I've found a source for barley straw and buy it in late August.  I do have a couple of concerns about it though - it can have a fair amount of grain still in it and last year's straw tested higher in sugars that I want.  This is the non-structural carbohydrate (NSC) component of both hay and straw and for donkeys that number should be no greater than 10%.

Last year's hay tested at 16.5 to 18.8% NSC and the straw came in at a walloping 13.9 - 15.8%!  This year I think I might be better off to find an over-ripe coarse hay with the seeds gone than offer straw but I'm still debating.

A few days ago I went to visit a number of farms offering hay for sale.  I brought back sample bales from 5 places and set about opening them up in my hay loft to see what I could learn.

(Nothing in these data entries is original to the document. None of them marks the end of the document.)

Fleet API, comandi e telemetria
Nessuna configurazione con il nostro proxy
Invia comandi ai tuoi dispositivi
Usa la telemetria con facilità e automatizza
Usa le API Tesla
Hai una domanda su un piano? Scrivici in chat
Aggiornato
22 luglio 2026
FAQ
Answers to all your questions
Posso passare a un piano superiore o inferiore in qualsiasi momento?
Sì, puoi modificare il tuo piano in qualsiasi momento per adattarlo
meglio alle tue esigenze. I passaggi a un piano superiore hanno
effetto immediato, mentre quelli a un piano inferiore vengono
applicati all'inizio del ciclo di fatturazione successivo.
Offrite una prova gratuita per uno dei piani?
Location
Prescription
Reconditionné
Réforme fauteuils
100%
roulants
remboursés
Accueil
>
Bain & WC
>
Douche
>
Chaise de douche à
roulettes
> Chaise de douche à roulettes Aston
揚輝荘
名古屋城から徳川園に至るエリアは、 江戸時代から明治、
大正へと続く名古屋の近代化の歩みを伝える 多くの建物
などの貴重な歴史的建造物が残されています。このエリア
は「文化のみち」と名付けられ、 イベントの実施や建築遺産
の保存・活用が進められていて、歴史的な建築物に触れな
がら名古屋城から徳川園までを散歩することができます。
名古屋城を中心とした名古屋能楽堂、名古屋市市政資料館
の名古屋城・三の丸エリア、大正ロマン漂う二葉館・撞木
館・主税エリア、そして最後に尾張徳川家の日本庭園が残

Here's what I'm looking for:

1. coarse, crunchy hay, not soft
2. stemmy but coarse, lignified stems, not thin stems as they are the part of the grass that retains fructan
3. green not too brown
4. little or no seeds remaining in the seed heads (too much protein)
5. probably first cut but mature
6. a mixture of grasses such as timothy, orchard, rye, canary reed grass, native grasses, etc.
7. if fertilized, then with manure as opposed to chemicals or a "light" amount of fertilizer low in nitrogen
8. dry bales with a low moisture count so they will store well

All of the above depends on so many factors - the weather being a big one, when the hay was cut (morning cut is lower in NSC than afternoon) and whether the grass was stressed while growing, as stress due to lack of nutrients or moisture can result in the hay having a higher amount of fructan.

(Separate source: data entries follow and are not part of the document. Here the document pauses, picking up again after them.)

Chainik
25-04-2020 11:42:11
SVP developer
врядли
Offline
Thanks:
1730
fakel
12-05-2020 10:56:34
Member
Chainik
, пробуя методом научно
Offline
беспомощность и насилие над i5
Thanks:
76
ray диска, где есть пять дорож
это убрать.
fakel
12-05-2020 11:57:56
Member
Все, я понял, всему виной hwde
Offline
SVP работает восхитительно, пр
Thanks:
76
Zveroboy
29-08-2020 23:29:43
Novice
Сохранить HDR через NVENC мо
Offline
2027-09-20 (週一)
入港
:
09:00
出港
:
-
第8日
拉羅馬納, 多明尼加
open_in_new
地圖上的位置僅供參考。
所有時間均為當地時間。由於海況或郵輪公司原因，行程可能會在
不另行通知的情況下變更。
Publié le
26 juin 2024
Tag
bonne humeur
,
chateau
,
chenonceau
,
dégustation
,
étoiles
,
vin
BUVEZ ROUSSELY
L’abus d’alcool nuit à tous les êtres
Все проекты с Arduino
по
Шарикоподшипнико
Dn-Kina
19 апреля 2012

Some the the things on my wish list are pretty easy to see - but it's impossible to know what the level of protein, vitamins and minerals and NSC are without a lab analysis. Donkeys only need a protein level of about 5%!

Vancouver Island Hay 2011 - see all the moss?  Could mean the hay was grown in acidic soil, possibly stressed as I know it wasn't fertilized, so it could be higher in fructans!  just a guess ...

After sifting through my 5 sample bales, I chose 1 and sent a sample of strands pulled from inside and outside, to the lab.  If the results are what I'm looking for, then I'll buy 100 bales and will be able to recommend this as "good donkey hay" to others in the area.  If the results are wrong for us, then it will be back to the drawing board and the search will have to continue.

In the meantime, I have been soaking hay for both Siog and Dorica for over a week now - so far ... perfect poop!  So this may indeed have been Siog's problem.

This is hay from last year that I thought I'd consider instead of feeding straw this winter.  When I opened the bale, I see that it is almost 100% canary reed grass - not a bad thing in a mix of grasses but I wouldn't want to feed it by itself.  One thing you can test for:  if you twist a handful of hay, it should shatter.  If it makes a rope instead, this could happen in the donkey's belly and cause colic - not good!  This bale will go into my garden as mulch!